Because the public key can be distributed to anyone, we don’t have the same problem as we do with symmetric cryptography. However, we do have a problem of unambiguously matching the public key with the right person. How do we know that a particular public key truly belongs to the person or entity we think it does? This is the problem that public key infrastructure (PK I) has tried to solve. Unfortunately, PK I hasn’t lived up to its promise, and the jury is still out on what the long-term accepted solution will be.

Public-key cryptography is mentioned here to help readers new to cryptography understand how it is different from symmetric algorithms. We do not use public-key cryptography in this book, and we do not cover particular algorithms or implementation details. As is discussed in section 2.3, "Applying Cryptography," public-key schemes aren’t necessary for solving the problems in which we’re interested.

2.2.3 Cryptographic Hashing

The last type of cryptographic algorithm we’ll look at is cryptographic hashing. A cryptographic hash, also known as a message digest, is like the fingerprint of some data. A cryptographic hash algorithm reduces even very large data to a small unique value. The interesting thing that separates cryptographic hashes from other hashes is that it is virtually impossible to either compute the original data from the hash value or to find other data that hashes to the same value.

A common role played by hashing in modern cryptosystems is improving the efficiency of digital signatures.
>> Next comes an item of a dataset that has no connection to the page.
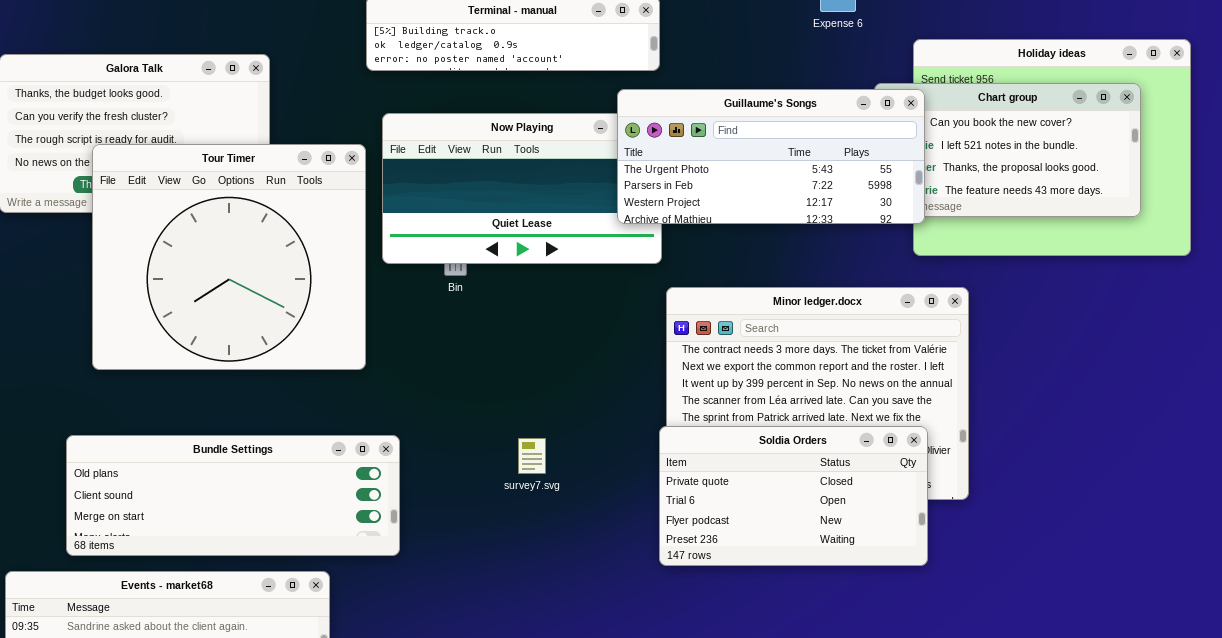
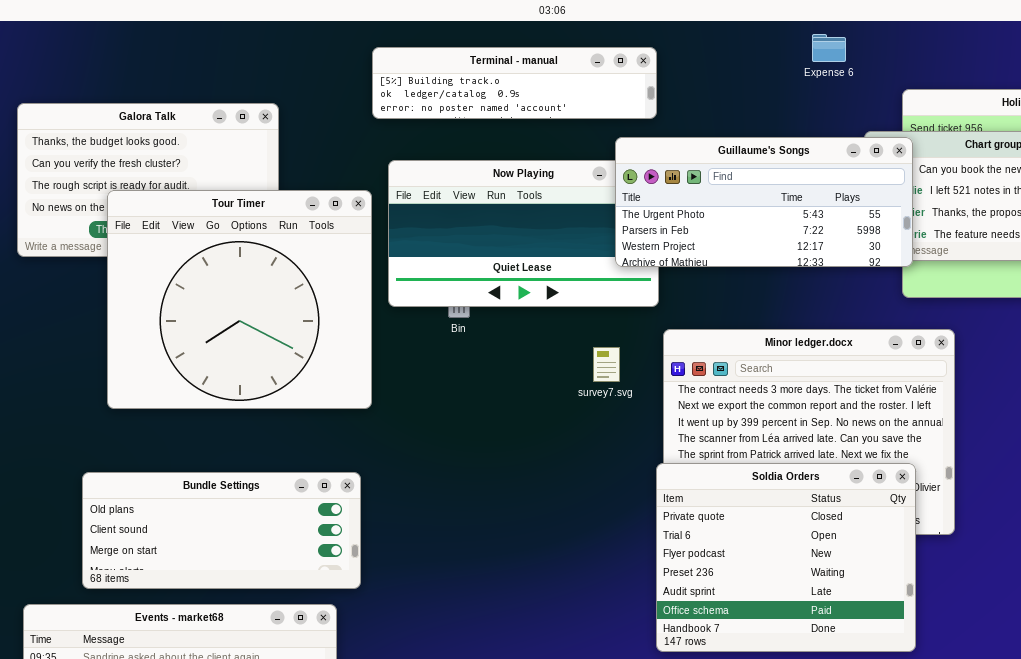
Soldia Orders: [659,426,928,566] -> [656,463,916,652], resized
Bundle Settings: [66,435,400,556] -> [82,472,361,589], resized
survey7.svg: [518,438,546,474] -> [593,347,620,382], moved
Because public-key ciphers are much slower than symmetric ciphers, signing large blocks of data is very time-consuming. Instead, most digital signature protocols specify that the digital signature is instead applied to a hash of the data. Given that computing a hash is generally fast and the resulting value is typically much smaller than the data, the signing time is drastically reduced.
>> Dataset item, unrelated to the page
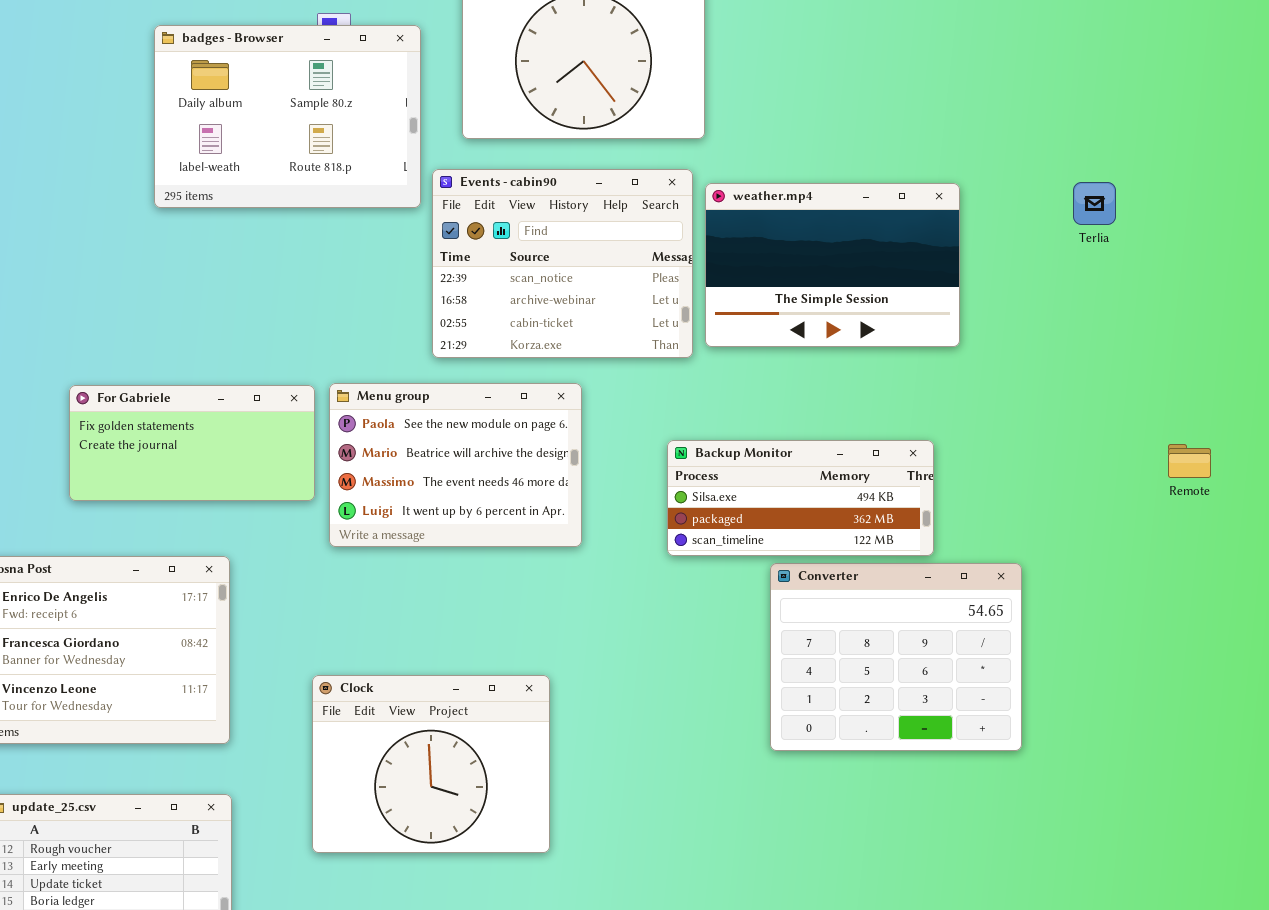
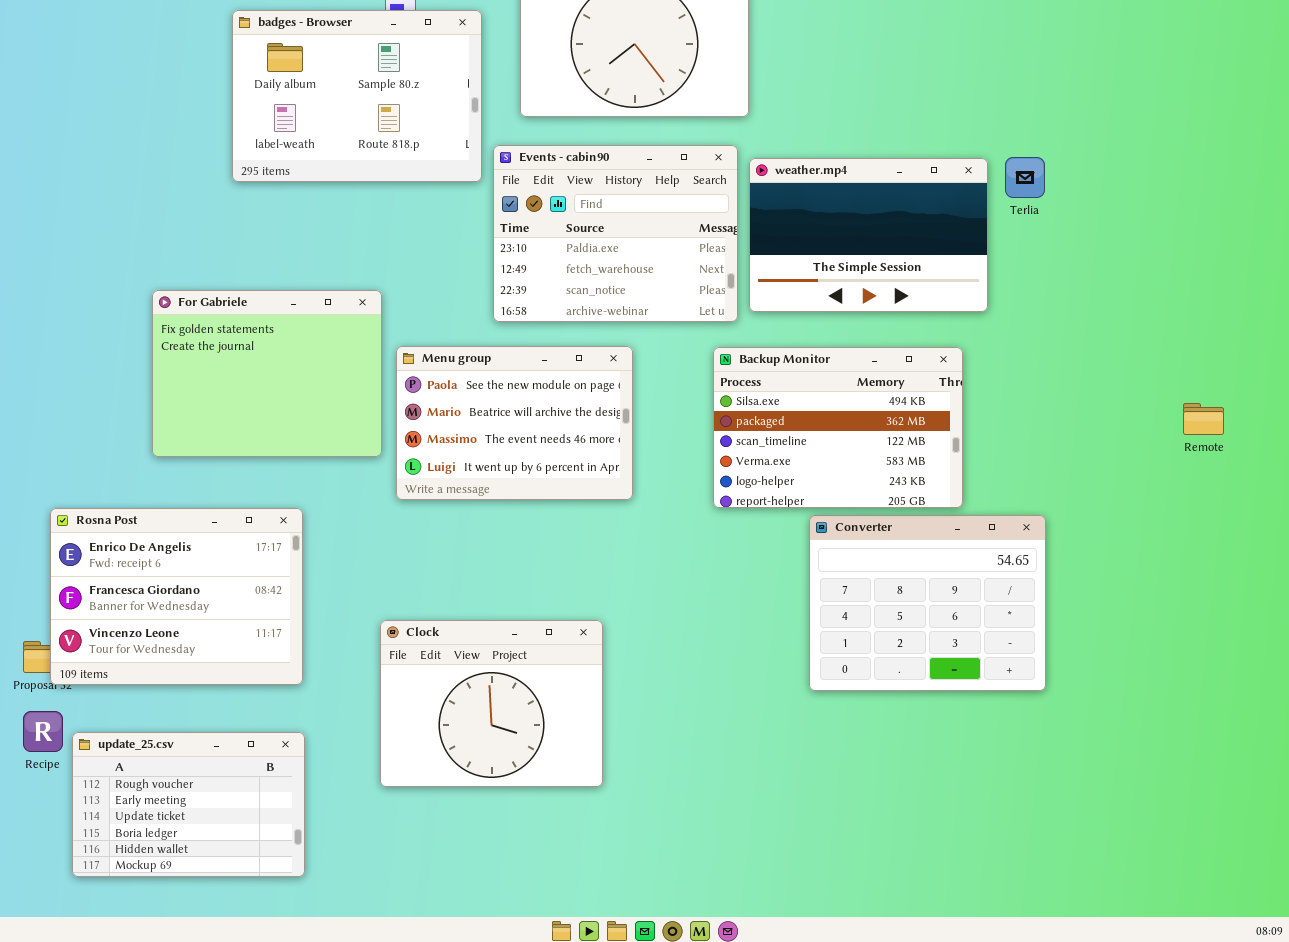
Events - cabin90: [432,169,693,358] -> [493,145,738,322], scrolled up 2 rows
Terlia: [1073,182,1116,225] -> [1005,157,1045,198], moved
For Gabriele: [69,385,315,501] -> [152,290,382,457], resized
Backup Monitor: [667,440,934,556] -> [713,347,963,508], resized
Other common uses of cryptographic hashes include protecting passwords, time-stamping data to securely track creation and modification dates and times, and assuring data integrity. The well-known Secure Hash Algorithm family includes SHA-224, SHA-256, SHA-384, and SHA-512. The older SHA-1 and MD5 algorithms are currently in wider use, but flaws in both have been identified, and both should be retired in favor of a more secure hash.